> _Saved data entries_
—————

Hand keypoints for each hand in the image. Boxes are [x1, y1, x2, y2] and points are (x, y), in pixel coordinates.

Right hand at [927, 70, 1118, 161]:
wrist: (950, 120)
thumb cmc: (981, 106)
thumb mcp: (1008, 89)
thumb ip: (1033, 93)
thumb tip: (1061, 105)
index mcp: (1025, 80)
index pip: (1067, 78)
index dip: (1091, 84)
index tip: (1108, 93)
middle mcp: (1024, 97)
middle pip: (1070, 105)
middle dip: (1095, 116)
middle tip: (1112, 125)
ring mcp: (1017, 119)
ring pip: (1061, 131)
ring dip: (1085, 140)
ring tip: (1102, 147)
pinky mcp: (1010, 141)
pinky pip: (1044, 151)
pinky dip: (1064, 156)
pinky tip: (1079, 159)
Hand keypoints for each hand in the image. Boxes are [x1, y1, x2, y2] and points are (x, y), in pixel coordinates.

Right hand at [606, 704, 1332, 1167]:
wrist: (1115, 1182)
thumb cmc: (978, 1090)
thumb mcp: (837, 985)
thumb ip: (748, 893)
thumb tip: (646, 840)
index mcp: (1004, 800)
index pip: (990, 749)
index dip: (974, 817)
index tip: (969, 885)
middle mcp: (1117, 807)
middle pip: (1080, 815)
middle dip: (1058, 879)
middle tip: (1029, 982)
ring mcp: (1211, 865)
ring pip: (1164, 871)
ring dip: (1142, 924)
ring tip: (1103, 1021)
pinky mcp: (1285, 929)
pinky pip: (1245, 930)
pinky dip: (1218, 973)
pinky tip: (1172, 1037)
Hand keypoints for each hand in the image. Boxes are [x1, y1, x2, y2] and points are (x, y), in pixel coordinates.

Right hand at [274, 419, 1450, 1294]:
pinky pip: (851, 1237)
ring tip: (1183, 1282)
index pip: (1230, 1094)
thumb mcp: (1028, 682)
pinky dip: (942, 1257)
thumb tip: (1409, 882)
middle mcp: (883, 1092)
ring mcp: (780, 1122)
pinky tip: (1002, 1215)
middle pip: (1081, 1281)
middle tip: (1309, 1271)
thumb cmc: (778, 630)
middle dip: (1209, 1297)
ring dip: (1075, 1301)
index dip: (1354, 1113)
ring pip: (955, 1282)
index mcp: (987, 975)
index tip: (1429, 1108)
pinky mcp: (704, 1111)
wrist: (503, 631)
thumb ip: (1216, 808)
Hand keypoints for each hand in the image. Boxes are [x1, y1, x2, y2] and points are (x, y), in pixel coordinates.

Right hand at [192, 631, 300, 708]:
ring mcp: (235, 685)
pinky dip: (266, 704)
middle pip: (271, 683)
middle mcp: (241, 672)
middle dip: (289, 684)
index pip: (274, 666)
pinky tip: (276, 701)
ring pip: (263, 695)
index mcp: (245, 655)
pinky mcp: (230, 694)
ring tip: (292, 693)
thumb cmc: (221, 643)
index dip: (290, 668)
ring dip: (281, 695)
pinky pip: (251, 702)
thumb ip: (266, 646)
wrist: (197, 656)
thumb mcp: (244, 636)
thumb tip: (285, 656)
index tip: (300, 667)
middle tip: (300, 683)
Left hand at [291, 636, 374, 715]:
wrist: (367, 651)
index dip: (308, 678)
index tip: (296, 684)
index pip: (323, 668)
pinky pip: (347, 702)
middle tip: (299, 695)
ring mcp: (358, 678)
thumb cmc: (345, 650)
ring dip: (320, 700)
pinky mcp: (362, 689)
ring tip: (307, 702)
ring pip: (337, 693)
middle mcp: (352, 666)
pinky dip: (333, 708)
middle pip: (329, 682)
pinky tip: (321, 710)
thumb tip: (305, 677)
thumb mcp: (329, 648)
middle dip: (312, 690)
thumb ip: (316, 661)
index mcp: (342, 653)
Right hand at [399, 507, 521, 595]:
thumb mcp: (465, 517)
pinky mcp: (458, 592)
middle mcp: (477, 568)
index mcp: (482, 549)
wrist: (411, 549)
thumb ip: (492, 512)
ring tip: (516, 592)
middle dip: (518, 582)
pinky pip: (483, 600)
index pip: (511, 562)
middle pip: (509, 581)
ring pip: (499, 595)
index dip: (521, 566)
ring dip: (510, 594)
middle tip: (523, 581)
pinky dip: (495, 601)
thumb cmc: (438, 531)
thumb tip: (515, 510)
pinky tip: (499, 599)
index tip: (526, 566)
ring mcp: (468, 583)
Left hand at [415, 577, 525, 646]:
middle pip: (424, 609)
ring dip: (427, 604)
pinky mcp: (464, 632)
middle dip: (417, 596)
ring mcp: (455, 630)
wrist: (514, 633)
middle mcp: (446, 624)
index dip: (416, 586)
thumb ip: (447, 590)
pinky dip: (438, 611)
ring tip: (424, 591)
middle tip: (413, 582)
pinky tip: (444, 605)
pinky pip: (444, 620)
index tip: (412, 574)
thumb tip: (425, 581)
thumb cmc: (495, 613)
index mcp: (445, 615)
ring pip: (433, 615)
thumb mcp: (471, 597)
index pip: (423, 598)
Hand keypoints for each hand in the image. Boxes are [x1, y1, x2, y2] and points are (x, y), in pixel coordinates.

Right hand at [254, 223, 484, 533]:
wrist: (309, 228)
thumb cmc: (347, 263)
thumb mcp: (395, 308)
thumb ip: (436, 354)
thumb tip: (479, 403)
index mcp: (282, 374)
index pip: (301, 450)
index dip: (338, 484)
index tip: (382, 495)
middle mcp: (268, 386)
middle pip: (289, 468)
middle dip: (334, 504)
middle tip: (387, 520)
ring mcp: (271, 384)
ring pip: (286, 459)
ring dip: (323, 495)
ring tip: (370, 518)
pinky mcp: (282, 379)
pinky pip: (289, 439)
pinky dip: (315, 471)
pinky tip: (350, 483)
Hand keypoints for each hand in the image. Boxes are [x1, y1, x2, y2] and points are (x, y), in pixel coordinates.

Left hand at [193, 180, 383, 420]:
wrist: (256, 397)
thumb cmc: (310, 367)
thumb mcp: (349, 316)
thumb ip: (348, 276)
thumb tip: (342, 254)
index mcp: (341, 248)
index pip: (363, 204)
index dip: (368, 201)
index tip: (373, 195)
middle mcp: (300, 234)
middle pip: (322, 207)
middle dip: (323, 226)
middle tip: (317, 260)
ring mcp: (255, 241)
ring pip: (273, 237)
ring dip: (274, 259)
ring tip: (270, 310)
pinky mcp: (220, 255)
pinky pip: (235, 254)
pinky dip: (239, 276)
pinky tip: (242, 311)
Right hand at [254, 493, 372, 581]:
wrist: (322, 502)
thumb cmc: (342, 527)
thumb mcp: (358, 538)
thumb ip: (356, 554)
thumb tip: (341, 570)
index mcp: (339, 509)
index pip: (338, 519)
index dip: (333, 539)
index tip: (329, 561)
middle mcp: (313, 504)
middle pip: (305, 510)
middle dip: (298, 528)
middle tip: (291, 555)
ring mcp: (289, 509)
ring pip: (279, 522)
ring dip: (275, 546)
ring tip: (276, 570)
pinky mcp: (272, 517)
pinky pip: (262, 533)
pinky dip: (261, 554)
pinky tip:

—————

> _Task directions_
Give back each entry so that it matches the original word for word.

> _Exercise response_
Hand keypoints for each hand in the image. Boxes are [x1, y1, x2, y2] and points are (x, y), in pixel coordinates.

Right hand at [927, 70, 1118, 161]:
wrist: (950, 120)
thumb cmc: (981, 106)
thumb mcp: (1008, 89)
thumb ip: (1033, 93)
thumb tip: (1061, 105)
index mcp: (1025, 80)
index pip: (1067, 78)
index dip: (1091, 84)
index tip: (1108, 93)
middle mcp: (1024, 97)
middle pip: (1070, 105)
middle dip: (1095, 116)
middle tip: (1112, 125)
ring mcp: (1017, 119)
ring pip: (1061, 131)
ring dip: (1085, 140)
ring tip: (1102, 147)
pinky mcp: (1010, 141)
pinky pip: (1044, 151)
pinky dip: (1064, 156)
pinky tip: (1079, 159)
Hand keypoints for each hand in the image. Boxes are [x1, y1, x2, y2] and points are (x, y), in pixel coordinates.

Right hand at [606, 704, 1332, 1167]:
wrist: (1115, 1182)
thumb cmc: (978, 1090)
thumb mcp: (837, 985)
thumb ip: (748, 893)
thumb tip: (646, 840)
index mcp: (1004, 800)
index pip: (990, 749)
index dip: (974, 817)
index tip: (969, 885)
middle mcp: (1117, 807)
middle pip: (1080, 815)
middle dip: (1058, 879)
middle tip: (1029, 982)
ring mcp: (1211, 865)
ring pip: (1164, 871)
ring dip: (1142, 924)
ring tip: (1103, 1021)
pinky mcp: (1285, 929)
pinky pip: (1245, 930)
pinky dip: (1218, 973)
pinky tip: (1172, 1037)
Hand keypoints for each hand in the image. Boxes are [x1, y1, x2, y2] and points are (x, y), in pixel coordinates.

Right hand at [274, 419, 1450, 1294]:
pinky pip: (851, 1237)
ring tip: (1183, 1282)
index pip: (1230, 1094)
thumb mcp: (1028, 682)
pinky dip: (942, 1257)
thumb tip: (1409, 882)
middle mcp: (883, 1092)
ring mcp: (780, 1122)
pinky tip: (1002, 1215)
middle pip: (1081, 1281)
middle tip: (1309, 1271)
thumb cmc: (778, 630)
middle dip: (1209, 1297)
ring dip: (1075, 1301)
index dip: (1354, 1113)
ring pip: (955, 1282)
index mcp: (987, 975)
index tip: (1429, 1108)
pinky mcp: (704, 1111)
wrist: (503, 631)
thumb ip: (1216, 808)
Hand keypoints for each hand in the image. Boxes are [x1, y1, x2, y2] and points are (x, y), in pixel coordinates.

Right hand at [192, 631, 300, 708]:
ring mcp: (235, 685)
pinky dip: (266, 704)
middle pip: (271, 683)
middle mcp: (241, 672)
middle dip: (289, 684)
index pip: (274, 666)
pinky tip: (276, 701)
ring pip: (263, 695)
index mcp: (245, 655)
pinky mcp: (230, 694)
ring tip: (292, 693)
thumb cmc: (221, 643)
index dip: (290, 668)
ring dip: (281, 695)
pinky pip: (251, 702)
thumb ip: (266, 646)
wrist: (197, 656)
thumb mcp: (244, 636)
thumb tip: (285, 656)
index tip: (300, 667)
middle tip: (300, 683)
Left hand at [291, 636, 374, 715]:
wrist: (367, 651)
index dip: (308, 678)
index tip: (296, 684)
index pip: (323, 668)
pinky pip: (347, 702)
middle tip: (299, 695)
ring mcp: (358, 678)
thumb cmc: (345, 650)
ring dip: (320, 700)
pinky mcp: (362, 689)
ring tip: (307, 702)
ring pip: (337, 693)
middle mcp: (352, 666)
pinky dip: (333, 708)
middle pip: (329, 682)
pinky tip: (321, 710)
thumb tip: (305, 677)
thumb mcp: (329, 648)
middle dip: (312, 690)
thumb ip: (316, 661)
index mcp: (342, 653)
Right hand at [399, 507, 521, 595]:
thumb mcp: (465, 517)
pinky mcp: (458, 592)
middle mcp: (477, 568)
index mcp: (482, 549)
wrist: (411, 549)
thumb ip: (492, 512)
ring tip: (516, 592)
middle dip: (518, 582)
pinky pip: (483, 600)
index pip: (511, 562)
middle pip: (509, 581)
ring pip: (499, 595)
index dip: (521, 566)
ring dip: (510, 594)
middle tip: (523, 581)
pinky dip: (495, 601)
thumb cmc: (438, 531)
thumb tip: (515, 510)
pinky tip: (499, 599)
index tip: (526, 566)
ring mcp: (468, 583)
Left hand at [415, 577, 525, 646]:
middle pip: (424, 609)
ring dip: (427, 604)
pinky mcp: (464, 632)
middle dip: (417, 596)
ring mcp: (455, 630)
wrist: (514, 633)
middle mcp: (446, 624)
index dip: (416, 586)
thumb ip: (447, 590)
pinky dip: (438, 611)
ring tip: (424, 591)
middle tip: (413, 582)
pinky tip: (444, 605)
pinky pip: (444, 620)
index tip: (412, 574)
thumb tip: (425, 581)
thumb cmc: (495, 613)
index mcp: (445, 615)
ring pip: (433, 615)
thumb mcp: (471, 597)
index pip: (423, 598)
Hand keypoints for each hand in the image. Boxes are [x1, y1, x2, y2] and points are (x, y), in pixel coordinates.

Right hand at [254, 223, 484, 533]:
wrist: (309, 228)
thumb cmc: (347, 263)
thumb mcp: (395, 308)
thumb ip: (436, 354)
thumb tip: (479, 403)
index mcp: (282, 374)
index pip: (301, 450)
index dip: (338, 484)
index tip: (382, 495)
middle mcp: (268, 386)
middle pip: (289, 468)
middle dip: (334, 504)
middle tip: (387, 520)
ring mcp: (271, 384)
ring pip: (286, 459)
ring dip: (323, 495)
ring tip: (370, 518)
pinky mcp: (282, 379)
pinky pip: (289, 439)
pinky dip: (315, 471)
pinky tip: (350, 483)
Hand keypoints for each hand in the image. Boxes are [x1, y1, x2, y2] and points are (x, y), in pixel coordinates.

Left hand at [193, 180, 383, 420]:
wrist: (256, 397)
thumb cmc: (310, 367)
thumb mcp: (349, 316)
thumb ip: (348, 276)
thumb tip: (342, 254)
index mcp: (341, 248)
index pip: (363, 204)
index dip: (368, 201)
index tip: (373, 195)
middle mcp: (300, 234)
middle pip: (322, 207)
middle dip: (323, 226)
middle tip: (317, 260)
ring mcp: (255, 241)
ring pip: (273, 237)
ring dip: (274, 259)
ring tip: (270, 310)
pinky mcp: (220, 255)
pinky pip: (235, 254)
pinky dip: (239, 276)
pinky tip: (242, 311)
Right hand at [254, 493, 372, 581]:
wrist: (322, 502)
thumb cmc: (342, 527)
thumb mcp: (358, 538)
thumb ip: (356, 554)
thumb tip: (341, 570)
index mcp: (339, 509)
index pip: (338, 519)
index dip: (333, 539)
index tip: (329, 561)
middle mcp: (313, 504)
middle pip: (305, 510)
middle dip: (298, 528)
middle tip: (291, 555)
ring mcp: (289, 509)
ring pip: (279, 522)
ring dip: (275, 546)
ring tip: (276, 570)
pinky mcp: (272, 517)
pinky pip: (262, 533)
pinky dip: (261, 554)
pinky tip:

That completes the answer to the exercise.